Don’t worry. I made the mistake when I was younger of thinking every obscure internet art project had a shadowy network/arg behind it. You will mercifully not be learning the “true identity” behind Human Part, but you will probably learn a few things. It’s nice to learn! I, like many other people, discovered Human Part through @zachhill on twitter, an account definitely not run by Zach Hill. In their words, “if u think i am who u think i am, u dum.” This did not stop me from following it a couple years back anyway, apparently. The @zachhill account in question has had some variant of “HUMAN PART HIJACK” as their name for a long time now. So, I arrived.
I became extremely enthusiastic about the project at the start of this year, when their debut .ziptape dropped. Up until that point, the project had mostly functioned as a clothing brand/content aggregator. Their visual style has always been very enticing to me, adding a diy pirated copy of Vegas mentality to the hostile corporate pastiche, but it’s rare for such projects to make the jump to wonderfully finished bodies of work so successfully. .ziptape is four songs long, all flips of pop and or rap hits, each accompanied by a corresponding visualizer.
There is a lot to focus on other than music, though. Some would call it multidisciplinary (I am “some”). To work backwards, it’s hard to say how much of the stuff on Human Part’s “Media Division” youtube channel could be considered part (heh) of Human Part, as it appears to be retrofitted onto a personal/misc. artworks account that had existed for years before, only recently entering into a business kayfabe. Lovely early videos, such as “kool a.d. patting me on the head” mercifully get to stay up alongside the new plotline. That’s kind of the appeal of the whole thing, though. Even after the introductory “HUMAN PART Welcome Video,” which I would assume was the start of the rebrand, we still get the occasional video that feels very loose, such as a screen recording of Jack Scalfani (of Cooking With Jack fame) endorsing the subjugation of Palestinians on a Q&A livestream.
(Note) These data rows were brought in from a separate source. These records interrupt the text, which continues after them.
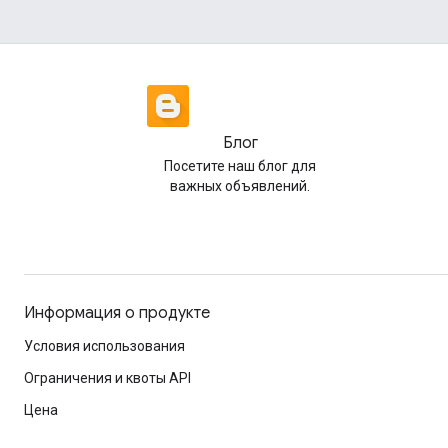
Блог
Посетите наш блог для
важных объявлений.
Информация о продукте
Условия использования
Ограничения и квоты API
Цена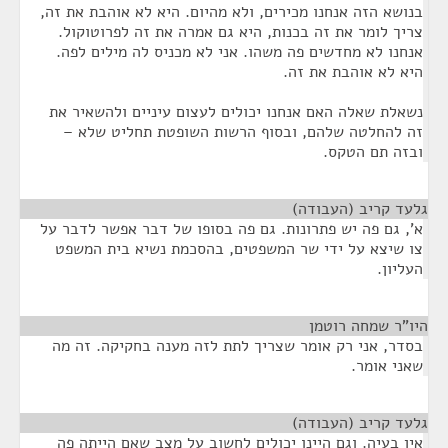
בנושא הזה אנחנו מכירים, ולא מהיום. היא לא אוהבת את זה,
צריך לומר את זה בכנות, היא גם אמרה את זה לפרוטוקול.
אנחנו לא מחדשים פה משהו. אני לא מכניס לה מילים לפה.
היא לא אוהבת את זה.
נשאלת שאלה האם אנחנו יכולים לעצום עיניים ולהשאיר את
זה להחלטה שלהם, ובסוף הרשות השופטת תחליט שלא –
ובזה תם הטקס.
גלעד קריב (העבודה)
¶
א', גם פה יש פתרונות. גם פה בסופו של דבר אפשר לדבר על
צו שיצא על ידי שר המשפטים, בהסכמת נשיא בית המשפט
העליון.
היו"ר שמחה רוטמן
¶
בסדר, אני רק אומר שצריך לתת לזה מענה בחקיקה. זה מה
שאני אומר.
גלעד קריב (העבודה)
¶
אין בעיה. וגם היינו יכולים לחשוב על מצב שאם הייתה פה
It’s a range of works that all center around collage and design in some way or another, often prodding the limits of their formatting, and the scene they will inevitably be seen by. For an example, consider “MyriCryst Recruitment Package Unboxing,” which pushes the concept of a digital zine, creating a booklet that will likely ever only be shown in the context of this video of its unboxing. Even within the zine, many connective styles form one pamphlet organism. I would recommend you poke through the channel for yourself (content warning for a lot of imagery of natural disasters, blood, scary post-internet stuff). I can’t help but feel like I’m poking around in places I don’t belong at points, though.
I think it’s wonderful that we’re reaching a point where the media circles I float around are saturated enough that the artist can show themselves riding around on an actual union jack hoverboard while holding a vinyl copy of BBF Hosted By DJ Escrow and it can be accepted matter of factly. “Antics.” Human Part is an antics collection, and some of it is very scary. I found them through a jape, and it was only a little scary. Give .ziptape a listen please. They’re bops of lifetimes.